Iran's Dilemma: Cooperate With U.S. Against Sunnis In Iraq – Or Maintain Anti-U.S. Ideological Stance?

By: A. Savyon and Yossi Mansharof*

Introduction

In a June 14, 2014 response to calls in the U.S. for cooperation with Iran in order to stop the extremist Sunni Islamic State in Iraq and Syria (ISIS) from taking over Iraqi cities,[1] Iranian President Hassan Rohani said that Iran is not ruling out such cooperation with the U.S. The statements by Rohani and his political advisor, which indicate the possibility of U.S.-Iran collaboration, were initially received sympathetically both by a source close to the Islamic Revolutionary Guards Corps (IRGC) and by others close to the pragmatic stream in the country.

Various Iranian spokesmen noted the conditions that would be necessary for such a joint U.S.-Iran action, among them that the U.S. would dissociate itself from Saudi Arabia, which is considered to be the defender of Sunni power – a banner that has been raised by ISIS. Another condition set out was that the U.S. must effectively demonstrate that has ceased its hostility towards Iran, in order to prevent a situation such as that in 2003, when, following U.S.-Iran collaboration in Iraq, President Bush called Iran part of "the axis of evil." Additionally, the Iranian website Asr-e Iran stated that the eradication of the Sunni ISIS would be Iran's way of testing the integrity of the U.S.'s intentions towards Iran and of verifying the U.S. claim that it combats terrorism, under circumstances in which the interests of both Iran and the U.S. converge.

However, the day after these supportive reactions, the Rohani government, Iran's Foreign Ministry, and others from the ideological camp hardened their position on Iraq, underlining that no collaboration was possible. This shift was likely due to President Obama's position that Iraq's Shi'ites compromise and incorporate Sunnis into the leadership of Iraq.[2] Iranian Foreign Ministry spokeswoman Marzia Afkham claimed that this demand constituted U.S. interference in the outcome of Iraq's recent elections, in which the Shi'ites obtained a clear majority in a clear attempt to change this outcome. On June 20, 2014, the Iranian news agency Fars reported that Assembly of Experts member Ayatollah Ahmad Khatami had revealed the reason for Iran's change of position on the issue by stating that at this time, U.S. leaders were saying that they were willing to suppress the terrorists if Iraqi Prime Minister Nouri Al-Maliki stepped down.

Iran's change of heart vis-à-vis U.S.-Iran collaboration could also stem from the hardening of U.S. positions in the nuclear talks currently underway in Vienna. Iranian Foreign Minister Mohammad Javad Zarif and his deputy Abbas Araghchi, who are in charge of the nuclear negotiations, clarified to the Iranian media that no talks had been held with the Americans over Iraq; this ran counter to a Reuters report that quoted an official in the Iranian delegation stating that such talks had indeed taken place.
+ + + + + + +
Carry on the article about Iran weighing cooperation with the U.S. against ISIS in Iraq, starting after its last sentence. The lines that come next are from a different source.

Given information:
+ + + + + + +
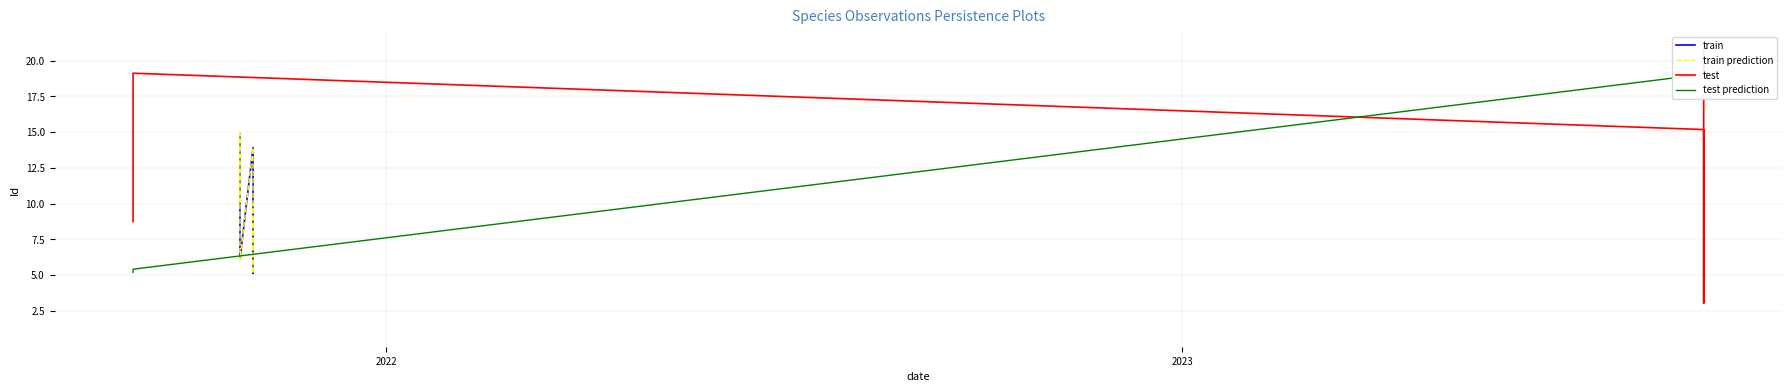

Count the number of categories in the chart.

8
+ + + + + + +
Answer for the task:
After it became clear that the U.S. and Iran are not in agreement over the nature of the political solution in Iraq – i.e. whether to include the Sunnis in power ­– that will accompany U.S. military action against ISIS, a new bargaining chip was added, apparently by the Iranians as the interested party, linking Iranian consent to U.S. military action in Iraq to U.S. concessions in the nuclear negotiations (these negotiations are in effect between the U.S. and Iran, rather than between Iran and the P5+1)

Conspicuous in its absence in the early Iranian reactions is the usual fiery anti-American rhetoric regarding "the Great Satan" and calls for "death to America"; the language used was strictly political in nature.

This paper will review the dilemma now facing Iran over whether to collaborate with the U.S. to stop ISIS and Sunni forces in Iraq, as well as the regime's preparations to recruit Iranian volunteers for a possible Iranian operation to defend Shi'ite holy sites in Iraq.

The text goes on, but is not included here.